Monsieur le président, dans son Message pour la dernière Journée mondiale de l’alimentation, le Pape François a déclaré avec vigueur que « la faim et la dénutrition ne peuvent jamais être considérées comme un fait normal auquel s’habituer, comme si cela faisait partie du système » (www.vatican.va, Message du Pape François pour la Journée mondiale de l’alimentation 2013). Afin de briser ce cercle vicieux, il faut prendre des mesures structurelles, comme l’application de lois-cadres au niveau national et le développement de politiques alimentaires justes. Nous avons également besoin de procédures efficaces, parmi lesquelles la mise en place et le contrôle des politiques ainsi que l’allocation adéquate des ressources. Enfin, nous devons analyser attentivement les résultats et l’impact sur la base des statistiques relatives à la faim et à la dénutrition et des indicateurs concernant la disponibilité de nourriture, la présence d’un revenu suffisant et des prix abordables pour acheter une nourriture adaptée pour les familles et les membres les plus vulnérables de la société.

Monsieur le président, dans un certain sens, le Pape François a tracé une « feuille de route » visant à favoriser la pleine application du droit à la nourriture. « Quelque chose doit changer en nous-mêmes, dans notre mentalité, dans nos sociétés » a-t-il exhorté, soulignant qu’« un pas important est de renverser avec fermeté les barrières de l’individualisme, de la fermeture sur soi, de l’esclavage du profit à tout prix » (ibid.). C’est pourquoi ma délégation suggère que garantir le droit à la nourriture exige une solidarité sociale parmi tous les peuples, en plus des protections juridiques et politiques déjà établies par ce Conseil.

Au niveau national, cela exige des investissements publics et privés adéquats pour permettre aux petits agriculteurs d’augmenter la productivité, d’obtenir un surplus de gain suffisant pour améliorer les conditions dans lesquelles ils cultivent la terre et d’être en mesure de compter à long terme sur des perspectives de revenu suffisant pour soutenir leurs familles. Une attention particulière sera nécessaire pour faciliter l’autonomisation et la participation des femmes dans le domaine rural pour favoriser l’agriculture et le développement rural. En ce qui concerne le secteur privé, nous devons rechercher une distribution plus équitable des ressources, qui ne défavorise pas les petits producteurs locaux de produits alimentaires. En fournissant une assistance humaine, il faut garantir l’accès à la nourriture et aux ressources des populations frappées tant au sein des frontières qu’au-delà de celles-ci. L’assistance au développement devrait inclure les composantes agricoles, afin que le droit de produire et de commercialiser la nourriture soit assuré sans discrimination.

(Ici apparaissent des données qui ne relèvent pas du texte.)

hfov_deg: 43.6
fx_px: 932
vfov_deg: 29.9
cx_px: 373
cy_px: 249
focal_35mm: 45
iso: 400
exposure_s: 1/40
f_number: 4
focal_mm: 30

La solidarité au niveau international est également importante dans les efforts en vue de garantir le droit à la nourriture. L’accord atteint à Bali au cours de la ixe Conférence ministérielle de l’Organisation mondiale du commerce sur la « Détention de stocks publics à des fins de sécurité alimentaire » se situe dans la même lignée et représente un exemple clair de la façon dont le multilatéralisme peut retrouver son rôle central en vue d’affronter de nouveaux problèmes, de relever de nouvelles opportunités, et, de façon plus importante, de promouvoir un commerce plus libre et plus équitable, non pas comme une fin en soi, mais comme l’une des nombreuses façons d’éradiquer la pauvreté pour tous. La mise en place de cet accord provisoire garantirait un accès plus sûr, stable et équitable à la nourriture pour les pays qui en ont besoin.

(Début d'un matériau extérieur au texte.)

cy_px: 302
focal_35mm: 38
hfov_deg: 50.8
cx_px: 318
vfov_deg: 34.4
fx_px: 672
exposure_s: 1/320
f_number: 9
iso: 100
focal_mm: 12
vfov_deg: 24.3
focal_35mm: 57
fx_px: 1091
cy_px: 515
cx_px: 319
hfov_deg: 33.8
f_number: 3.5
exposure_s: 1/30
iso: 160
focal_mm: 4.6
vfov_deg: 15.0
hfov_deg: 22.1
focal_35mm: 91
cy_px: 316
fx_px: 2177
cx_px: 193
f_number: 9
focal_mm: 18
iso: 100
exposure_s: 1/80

Monsieur le président, au cours de cette Année internationale de l’agriculture familiale, ma délégation voudrait exhorter ce Conseil à inclure comme élément spécial de ses efforts en vue de promouvoir et de protéger le droit humain à l’alimentation, « l’éducation à la solidarité et à un style de vie qui dépasse la “culture du rebut” et mette réellement au centre chaque personne et sa dignité, partie de la famille » (ibid.).